▶ [PROBLEMS TO SOLVE]
1 > In the forum thread on Halloween names for a kitten, shorten the paragraph that begins "I have two black kitties" while keeping its main facts.
2 > Carry on the forum thread on Halloween names for a kitten from the point where it stops.

▶ [EXERCISE TEXT]
BEGIN

# Halloween Themed Names For a New Kitten?



## x__thirteen

Hello! I'm getting a kitten tomorrow and I'm really stuck on what I'm going to name him.

I'm rescueing the kitten from a shelter, and he's an all black male, which made me think it would be a good idea to have a halloween themed name for my new little boy!

Any suggestions would be greatly appreciated. All I can think of is 'Jack Skellington', lol!


----------



## spookineer

I'd go with your first instinct, love it!


----------



## Jack Reaper

I have had black cats named Halloweenish
Spirit (Female)
Shadow (male)
Esoteric (Male)
Anton ...as in Anton LeVey...(Male)
Name the kitten after it's personallity, like Psycho


----------



## x__thirteen

XD Thanks for the suggestions! And its a good idea to wait and see what his personality is before I name him.


----------



## Frankie's Girl

I have two black kitties - both females adopted from a shelter, but neither one has Halloween names. Around these parts, you aren't allowed to adopt a black cat in the month of October due to some really sick people out there hurting them.

Some more names:

Salem
Nathaniel
Vincent (as in Price)
Ash (lead character's name in the Evil Dead series)
Alfred (Hitchcock)
Norman (Bates)
Edgar or Poe
Raven 
Pugsley
Sabbath
Samhain
Rasputin
Basil (Rathbone)

END

▶ [DATA LISTING]
BEGIN

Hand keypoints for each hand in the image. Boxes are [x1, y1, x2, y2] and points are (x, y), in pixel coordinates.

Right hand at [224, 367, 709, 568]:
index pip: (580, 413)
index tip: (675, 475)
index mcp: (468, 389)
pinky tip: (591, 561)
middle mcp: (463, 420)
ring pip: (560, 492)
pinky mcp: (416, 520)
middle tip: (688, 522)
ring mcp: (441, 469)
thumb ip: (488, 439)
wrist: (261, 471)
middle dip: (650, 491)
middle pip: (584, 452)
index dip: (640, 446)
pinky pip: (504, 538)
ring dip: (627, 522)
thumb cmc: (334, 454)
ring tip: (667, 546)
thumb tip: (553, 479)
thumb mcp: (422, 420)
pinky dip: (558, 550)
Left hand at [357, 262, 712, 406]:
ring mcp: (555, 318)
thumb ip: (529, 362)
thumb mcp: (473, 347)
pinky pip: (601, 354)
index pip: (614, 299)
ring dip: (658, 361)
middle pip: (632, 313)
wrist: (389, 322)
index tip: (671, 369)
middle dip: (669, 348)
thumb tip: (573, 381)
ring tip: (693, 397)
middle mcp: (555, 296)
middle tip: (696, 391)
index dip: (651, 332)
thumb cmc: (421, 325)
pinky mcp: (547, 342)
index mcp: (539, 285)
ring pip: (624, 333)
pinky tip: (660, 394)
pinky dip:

END

▶ [RESPONSES IN ORDER]
1 > The poster has two black female cats, both adopted from a shelter, and neither has a Halloween name. Where the poster lives, black cats can't be adopted in October because some people harm them.

2 >
Goblin


----------



## Ween12amEternal

> *JackReaper* wrote: ...Name the kitten after it's personallity, like Psycho.


Or, if it's like most cats, Schizo! Other fun names: Blackie, Tenthirtyone ( 10/31), Spooky, Frightnin' or Fright'n'er, HauntKitty, Boo!Boo!Kitty, Exhumed, Gravedigger, Moonshine, TunaWraith or, simply, Halloween.


----------



## x__thirteen

omg Boo!Boo!Kitty XD!! *dies laughing*

Thanks for all the suggestions, guys!

I really like Vincent and Raven and Poe and Moonshine 

And I'm really sorry about all the horrible people Frankie's. That's just plain wrong.


----------



## Gothikim

I agree with Jack & We'en on the personality thing, but it never hurts to have a list of names to frame your decision 

My black cat is named Beastie, which fits his personality and is a little bit Halloweenish (Scottish name for a little monster).


----------



## MorticiaAndGomez

We had a cat named Spooky(black), and a cat named Pumpkin(orange). A good white cat name would be Casper.


----------



## ElectricChairAve

I have a black female named Sabrina and I had black cat named Oliver but my roommates prefered to call him Lucifer (he really wasnt a devil, more like they were the devil)... I have also had the white cat named Casper. Naming a cat is hard, its like naming a child... Good luck with the kitten!! Post a pic when you name him!!


----------



## a witch from canada

hummm if he is a little devil you can call him lucifer


----------



## Rikki

I had a black cat as a child that I named Boo because the first night I had him he scared me to death! The living room was dark and I was reaching for the light switch, which was above the couch. He, apparently, was lurking on the back of the couch and attacked my hand. I thought I had been "got" by something horrible.


----------



## ICKYVICKI

Hey Boo-Boo is the name of my kitty! Check out my avatar!


----------



## Addict

TEIVEL ( yiddish for devil)
FANG
KORAY (means amber moon)
ESPIRIDION (little spirit)
GOGO (spirit)
TOLA (means October)
MOHAN (bewitching)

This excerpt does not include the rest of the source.